Le incisioni derivanti dagli affreschi della Stufetta del Cardinal Bibbiena, come la Nascita di Venere o la Venere spinaria attribuiti al ravennate, databili al 1516, rivelano, accanto a un repertorio archeologizzante carico di sapienza mitologica - si veda la scena dell'evirazione di Urano nella Nascita di Venere, non più presente nell'affresco raffaellesco - anche forti ascendenze nordiche, soprattutto nei paesaggi, di derivazione düreriana. Il confronto con il grande Raimondi, sempre sullo sfondo nel giudizio critico, può rivelarsi addirittura favorevole al nostro, come avviene nel caso della cosiddetta Madonna della coscia lunga, dove Dente si rivela vivace e dinamico interprete del dipinto raffaellesco di contro a un irrigidito Marcantonio, esecutore anch'egli del soggetto.

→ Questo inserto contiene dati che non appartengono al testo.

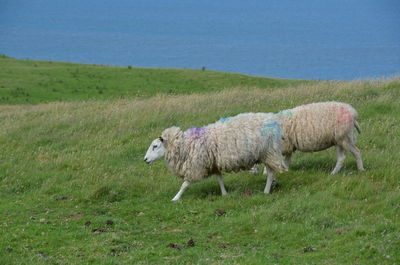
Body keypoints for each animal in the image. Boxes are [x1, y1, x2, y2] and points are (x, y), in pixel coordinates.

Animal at [144, 112, 288, 200]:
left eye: (155, 146)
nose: (145, 160)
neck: (187, 144)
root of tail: (274, 121)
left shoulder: (196, 166)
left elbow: (184, 184)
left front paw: (175, 198)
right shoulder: (212, 163)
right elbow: (219, 179)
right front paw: (224, 193)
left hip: (269, 152)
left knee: (271, 173)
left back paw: (266, 191)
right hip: (266, 154)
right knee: (271, 171)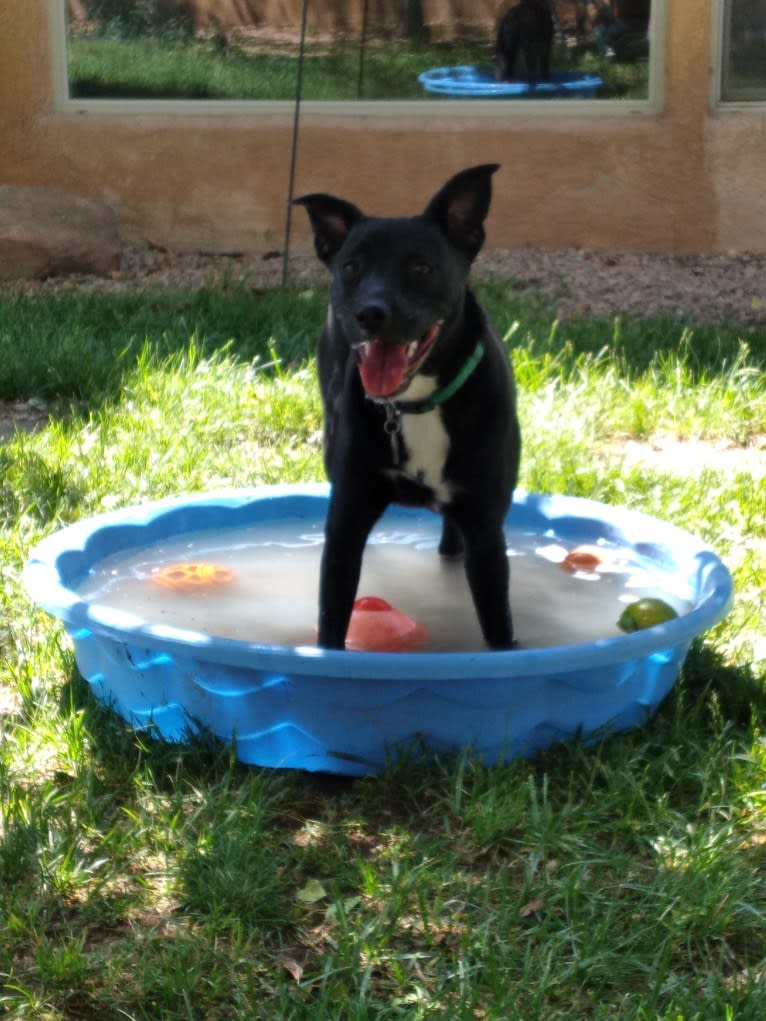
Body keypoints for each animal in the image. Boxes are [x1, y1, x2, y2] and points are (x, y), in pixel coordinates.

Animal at [294, 163, 522, 649]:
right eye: (351, 266)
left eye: (420, 267)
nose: (369, 314)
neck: (416, 404)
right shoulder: (346, 522)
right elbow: (332, 620)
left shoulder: (485, 531)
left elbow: (498, 629)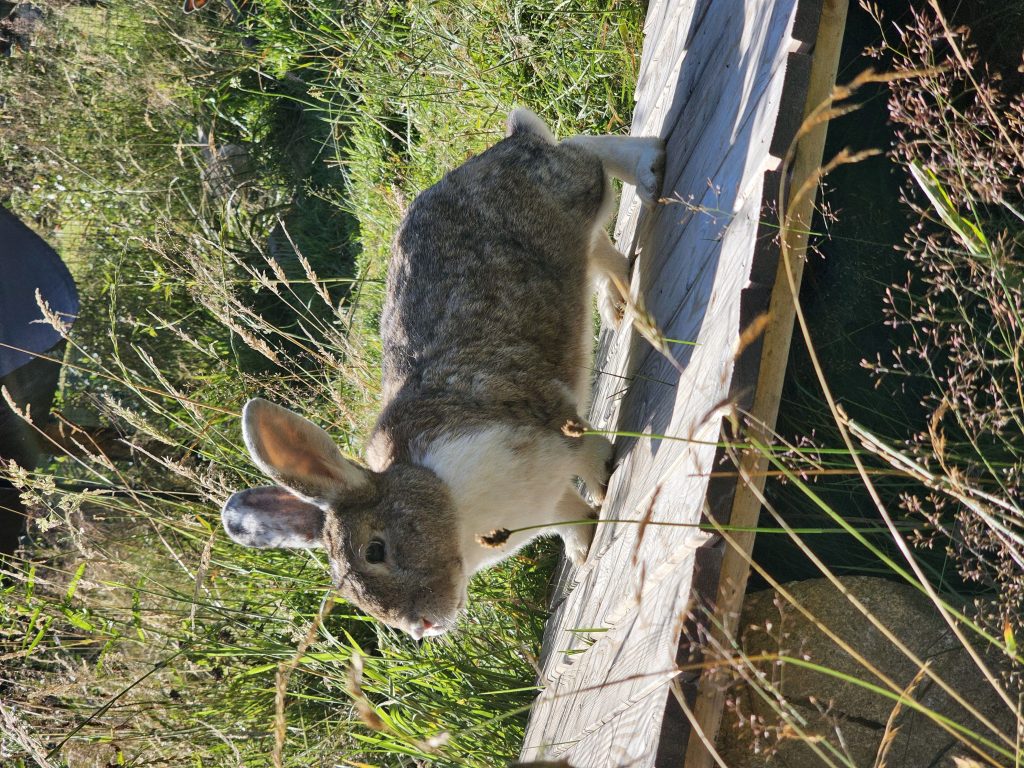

Emblematica la serie di Gesù Cristo e dei dodici apostoli, in cui si evidenzia una derivazione de visu dai lavori dell'urbinate, conservati a Chatsworth, di contro di nuovo alle realizzazioni del Raimondi, non in possesso degli originali.
Nella realizzazione del commento alle schede è costante lo sforzo critico dell'autrice che, confortato da continui confronti bibliografici, mette in luce particolari fondanti sia per la datazione dell'opera dell'incisore, sia per la riflessione sugli originali raffaelleschi, nonché sulla discussa questione del significato da attribuirsi al monogramma "SR", riconosciuto definitivamente come raffaellesco sulla scia delle note vasariane, contrassegno anche delle incisioni di Dente, il cui corpus si attesta per ora sulle 40 opere, così come stabilito da Bartsch; 30 gli esemplari presenti nella collezione "Piancastelli", di cui viene prodotta scheda, oltre alle stampe di incisori anonimi o della cerchia di Raffaello vicini a Marco Dente presenti nel medesimo album piancastelliano "Della Volpe Golfarelli"; di tutti questi esemplari, corredati dell'apparato di fonti e bibliografia, nonché di iconografia, viene ricostruita la storia di derivazione, non sempre e non solo da Raffaello. Si vorrebbe ora, assieme al catalogo a stampa, la catalogazione informatizzata che consenta confronti, ineludibili, con gli esemplari delle altre importanti collezioni emiliano-romagnole, quella della Classense in primis, molto ampia, ma anche la raccolta dell'Archiginnasio e altre.
A. Imolesi Pozzi, Marco Dente. Un incisore ravennate nel segno di Raffaello. Le stampe delle Raccolte Piancastelli, Ravenna, Angelo Longo Editore, 2008, 176 pagine, 38,00 euro.